[Dataset excerpts]
━━━━━━━━━━━━━━━━

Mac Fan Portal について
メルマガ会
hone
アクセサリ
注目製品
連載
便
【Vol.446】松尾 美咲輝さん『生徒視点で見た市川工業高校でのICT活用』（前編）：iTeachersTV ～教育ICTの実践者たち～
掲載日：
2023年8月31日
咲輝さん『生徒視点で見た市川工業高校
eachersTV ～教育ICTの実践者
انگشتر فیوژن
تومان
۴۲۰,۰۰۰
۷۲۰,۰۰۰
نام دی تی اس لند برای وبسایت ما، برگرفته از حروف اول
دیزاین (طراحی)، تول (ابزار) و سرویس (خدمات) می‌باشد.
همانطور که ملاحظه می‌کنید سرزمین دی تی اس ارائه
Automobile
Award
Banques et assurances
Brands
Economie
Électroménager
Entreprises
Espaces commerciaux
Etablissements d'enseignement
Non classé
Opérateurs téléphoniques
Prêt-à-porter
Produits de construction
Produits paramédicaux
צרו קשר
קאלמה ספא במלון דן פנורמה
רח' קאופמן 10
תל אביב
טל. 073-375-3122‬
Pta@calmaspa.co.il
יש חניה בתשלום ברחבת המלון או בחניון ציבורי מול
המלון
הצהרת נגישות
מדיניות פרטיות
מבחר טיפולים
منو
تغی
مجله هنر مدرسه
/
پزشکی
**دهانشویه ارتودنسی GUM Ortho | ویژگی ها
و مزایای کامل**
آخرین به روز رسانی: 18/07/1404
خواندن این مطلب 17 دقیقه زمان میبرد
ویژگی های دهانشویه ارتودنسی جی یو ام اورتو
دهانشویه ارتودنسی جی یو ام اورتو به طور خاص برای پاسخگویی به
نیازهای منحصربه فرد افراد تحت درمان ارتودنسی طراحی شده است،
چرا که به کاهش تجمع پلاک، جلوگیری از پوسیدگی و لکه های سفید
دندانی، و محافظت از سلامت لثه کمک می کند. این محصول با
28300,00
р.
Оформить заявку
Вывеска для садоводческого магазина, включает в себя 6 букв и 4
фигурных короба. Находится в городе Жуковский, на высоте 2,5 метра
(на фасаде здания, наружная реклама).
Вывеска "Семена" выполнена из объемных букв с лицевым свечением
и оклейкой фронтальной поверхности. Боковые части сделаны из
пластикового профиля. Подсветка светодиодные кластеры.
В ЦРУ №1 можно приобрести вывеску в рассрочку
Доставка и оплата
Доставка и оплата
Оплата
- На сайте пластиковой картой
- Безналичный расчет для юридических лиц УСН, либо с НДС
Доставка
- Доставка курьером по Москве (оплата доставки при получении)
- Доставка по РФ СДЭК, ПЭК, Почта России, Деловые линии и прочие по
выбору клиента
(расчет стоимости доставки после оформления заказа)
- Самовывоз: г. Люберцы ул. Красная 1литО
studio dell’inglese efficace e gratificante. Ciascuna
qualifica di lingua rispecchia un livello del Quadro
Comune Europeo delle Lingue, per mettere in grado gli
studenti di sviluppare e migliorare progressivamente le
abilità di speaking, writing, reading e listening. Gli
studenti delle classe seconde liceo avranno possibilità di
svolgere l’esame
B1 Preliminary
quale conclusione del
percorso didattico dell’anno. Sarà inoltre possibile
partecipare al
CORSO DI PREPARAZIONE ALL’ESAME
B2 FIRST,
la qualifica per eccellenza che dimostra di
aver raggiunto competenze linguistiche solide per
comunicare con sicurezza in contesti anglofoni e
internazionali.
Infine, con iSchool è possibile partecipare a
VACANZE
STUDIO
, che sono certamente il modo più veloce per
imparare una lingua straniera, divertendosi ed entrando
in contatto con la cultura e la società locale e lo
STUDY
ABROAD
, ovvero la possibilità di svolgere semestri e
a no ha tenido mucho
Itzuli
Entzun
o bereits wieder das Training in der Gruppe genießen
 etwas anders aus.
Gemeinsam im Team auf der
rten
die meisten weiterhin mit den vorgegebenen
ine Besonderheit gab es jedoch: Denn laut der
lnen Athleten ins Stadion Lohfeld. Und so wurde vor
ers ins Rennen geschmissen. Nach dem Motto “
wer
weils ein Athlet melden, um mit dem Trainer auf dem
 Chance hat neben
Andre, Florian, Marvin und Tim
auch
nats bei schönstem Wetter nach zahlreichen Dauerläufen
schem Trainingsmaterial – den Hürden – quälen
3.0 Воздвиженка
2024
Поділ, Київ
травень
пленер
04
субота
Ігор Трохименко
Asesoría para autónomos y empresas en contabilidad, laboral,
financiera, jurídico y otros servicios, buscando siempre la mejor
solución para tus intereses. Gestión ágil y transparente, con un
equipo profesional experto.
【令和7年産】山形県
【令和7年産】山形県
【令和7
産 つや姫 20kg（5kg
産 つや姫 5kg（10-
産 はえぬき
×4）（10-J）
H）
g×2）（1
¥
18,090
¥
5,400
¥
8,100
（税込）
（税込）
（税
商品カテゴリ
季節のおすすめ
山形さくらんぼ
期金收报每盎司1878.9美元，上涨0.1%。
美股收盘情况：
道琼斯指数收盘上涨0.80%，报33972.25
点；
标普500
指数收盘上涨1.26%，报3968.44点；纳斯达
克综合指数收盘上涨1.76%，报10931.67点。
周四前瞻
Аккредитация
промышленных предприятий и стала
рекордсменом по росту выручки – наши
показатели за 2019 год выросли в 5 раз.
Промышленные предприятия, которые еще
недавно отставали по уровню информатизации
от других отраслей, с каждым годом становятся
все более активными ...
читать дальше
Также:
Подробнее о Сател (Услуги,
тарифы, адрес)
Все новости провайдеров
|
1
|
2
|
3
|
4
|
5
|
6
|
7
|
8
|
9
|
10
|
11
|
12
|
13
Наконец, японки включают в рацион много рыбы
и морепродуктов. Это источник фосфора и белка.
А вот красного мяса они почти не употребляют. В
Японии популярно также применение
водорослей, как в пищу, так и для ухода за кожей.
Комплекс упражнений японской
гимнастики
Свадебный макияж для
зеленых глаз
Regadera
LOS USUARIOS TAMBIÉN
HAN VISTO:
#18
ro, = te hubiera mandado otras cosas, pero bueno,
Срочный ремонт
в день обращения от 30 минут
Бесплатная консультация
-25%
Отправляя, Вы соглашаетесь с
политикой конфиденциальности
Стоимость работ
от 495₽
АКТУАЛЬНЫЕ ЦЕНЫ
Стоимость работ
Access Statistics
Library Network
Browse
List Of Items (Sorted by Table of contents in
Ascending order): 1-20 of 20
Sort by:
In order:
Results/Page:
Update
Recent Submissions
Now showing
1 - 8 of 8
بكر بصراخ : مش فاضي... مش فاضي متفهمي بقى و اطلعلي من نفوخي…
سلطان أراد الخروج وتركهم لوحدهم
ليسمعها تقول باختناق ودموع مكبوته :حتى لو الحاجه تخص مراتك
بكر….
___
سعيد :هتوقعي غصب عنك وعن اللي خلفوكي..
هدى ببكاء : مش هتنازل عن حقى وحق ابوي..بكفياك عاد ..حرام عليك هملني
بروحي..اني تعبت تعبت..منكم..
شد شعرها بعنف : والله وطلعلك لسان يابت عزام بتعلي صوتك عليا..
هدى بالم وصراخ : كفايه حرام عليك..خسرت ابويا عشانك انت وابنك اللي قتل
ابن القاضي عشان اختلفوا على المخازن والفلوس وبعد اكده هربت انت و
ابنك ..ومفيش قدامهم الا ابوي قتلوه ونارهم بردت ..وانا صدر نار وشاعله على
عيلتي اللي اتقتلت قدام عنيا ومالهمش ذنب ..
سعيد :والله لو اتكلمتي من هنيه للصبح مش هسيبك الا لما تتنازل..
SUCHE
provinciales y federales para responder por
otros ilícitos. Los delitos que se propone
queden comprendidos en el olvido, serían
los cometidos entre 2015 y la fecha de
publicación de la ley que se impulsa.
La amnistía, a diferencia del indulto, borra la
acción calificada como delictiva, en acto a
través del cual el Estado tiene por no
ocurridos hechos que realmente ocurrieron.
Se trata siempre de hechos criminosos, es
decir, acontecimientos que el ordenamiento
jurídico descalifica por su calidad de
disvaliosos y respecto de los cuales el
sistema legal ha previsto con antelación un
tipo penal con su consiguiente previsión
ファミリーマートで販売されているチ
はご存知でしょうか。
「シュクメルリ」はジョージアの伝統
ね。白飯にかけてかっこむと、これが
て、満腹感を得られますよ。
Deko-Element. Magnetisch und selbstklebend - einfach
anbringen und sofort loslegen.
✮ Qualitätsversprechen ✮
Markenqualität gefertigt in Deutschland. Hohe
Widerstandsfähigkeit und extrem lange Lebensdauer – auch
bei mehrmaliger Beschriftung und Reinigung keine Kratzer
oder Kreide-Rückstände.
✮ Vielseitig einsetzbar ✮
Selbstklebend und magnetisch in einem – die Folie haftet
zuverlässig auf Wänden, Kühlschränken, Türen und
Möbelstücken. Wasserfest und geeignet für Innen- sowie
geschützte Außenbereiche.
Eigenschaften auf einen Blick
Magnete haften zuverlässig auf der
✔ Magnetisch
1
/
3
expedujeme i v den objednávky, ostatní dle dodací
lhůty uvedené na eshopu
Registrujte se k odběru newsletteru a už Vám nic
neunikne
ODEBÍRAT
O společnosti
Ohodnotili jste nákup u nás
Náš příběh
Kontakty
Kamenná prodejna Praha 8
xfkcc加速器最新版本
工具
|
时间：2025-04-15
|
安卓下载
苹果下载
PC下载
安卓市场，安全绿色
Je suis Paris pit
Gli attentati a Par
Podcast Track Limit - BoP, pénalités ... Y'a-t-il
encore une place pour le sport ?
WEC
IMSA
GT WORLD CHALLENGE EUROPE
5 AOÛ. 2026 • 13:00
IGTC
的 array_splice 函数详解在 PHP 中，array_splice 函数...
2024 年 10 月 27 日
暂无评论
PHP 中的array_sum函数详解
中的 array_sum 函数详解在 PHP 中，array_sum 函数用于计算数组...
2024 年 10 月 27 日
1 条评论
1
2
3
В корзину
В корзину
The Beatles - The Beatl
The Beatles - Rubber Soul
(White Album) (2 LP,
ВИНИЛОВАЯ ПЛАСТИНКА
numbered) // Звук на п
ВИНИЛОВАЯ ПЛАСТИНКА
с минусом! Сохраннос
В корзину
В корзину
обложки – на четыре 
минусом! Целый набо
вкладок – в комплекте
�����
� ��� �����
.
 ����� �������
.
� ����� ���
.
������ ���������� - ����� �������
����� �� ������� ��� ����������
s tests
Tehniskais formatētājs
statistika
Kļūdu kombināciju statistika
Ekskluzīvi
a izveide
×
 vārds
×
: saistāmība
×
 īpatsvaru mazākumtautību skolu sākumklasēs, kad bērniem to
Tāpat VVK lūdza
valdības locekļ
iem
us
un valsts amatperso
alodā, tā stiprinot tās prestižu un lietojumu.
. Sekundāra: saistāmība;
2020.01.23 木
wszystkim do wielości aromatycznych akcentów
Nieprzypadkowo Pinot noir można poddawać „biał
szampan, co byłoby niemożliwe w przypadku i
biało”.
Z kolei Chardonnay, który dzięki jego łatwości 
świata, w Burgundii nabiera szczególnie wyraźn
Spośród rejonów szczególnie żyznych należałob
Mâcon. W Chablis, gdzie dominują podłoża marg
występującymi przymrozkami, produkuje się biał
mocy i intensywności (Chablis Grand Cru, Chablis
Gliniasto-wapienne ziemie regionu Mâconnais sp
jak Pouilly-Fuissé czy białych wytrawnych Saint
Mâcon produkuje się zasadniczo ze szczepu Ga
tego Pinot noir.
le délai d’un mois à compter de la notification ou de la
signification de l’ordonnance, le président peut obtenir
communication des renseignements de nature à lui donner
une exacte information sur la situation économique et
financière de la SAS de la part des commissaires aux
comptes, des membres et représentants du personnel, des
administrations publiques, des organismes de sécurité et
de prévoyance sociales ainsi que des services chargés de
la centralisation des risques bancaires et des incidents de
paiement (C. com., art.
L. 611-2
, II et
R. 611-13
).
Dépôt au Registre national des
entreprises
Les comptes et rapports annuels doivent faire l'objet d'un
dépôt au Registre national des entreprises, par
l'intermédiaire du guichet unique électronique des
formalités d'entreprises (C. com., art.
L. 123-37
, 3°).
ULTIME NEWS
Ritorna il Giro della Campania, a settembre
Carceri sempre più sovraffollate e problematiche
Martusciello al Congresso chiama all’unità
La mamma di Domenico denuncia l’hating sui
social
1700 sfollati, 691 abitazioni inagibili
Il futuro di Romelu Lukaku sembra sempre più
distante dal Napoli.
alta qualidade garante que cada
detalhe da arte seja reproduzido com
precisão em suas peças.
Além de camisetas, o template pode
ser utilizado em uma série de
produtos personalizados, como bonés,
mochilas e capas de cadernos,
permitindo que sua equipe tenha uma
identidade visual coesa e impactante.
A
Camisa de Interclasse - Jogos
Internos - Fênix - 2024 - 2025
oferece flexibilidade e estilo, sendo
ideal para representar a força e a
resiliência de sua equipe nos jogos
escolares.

━━━━━━━━━━━━━━━━

[Exercise description] Count the lines in the items above that contain the word "national", and give only the number.

[Exercise answer] 2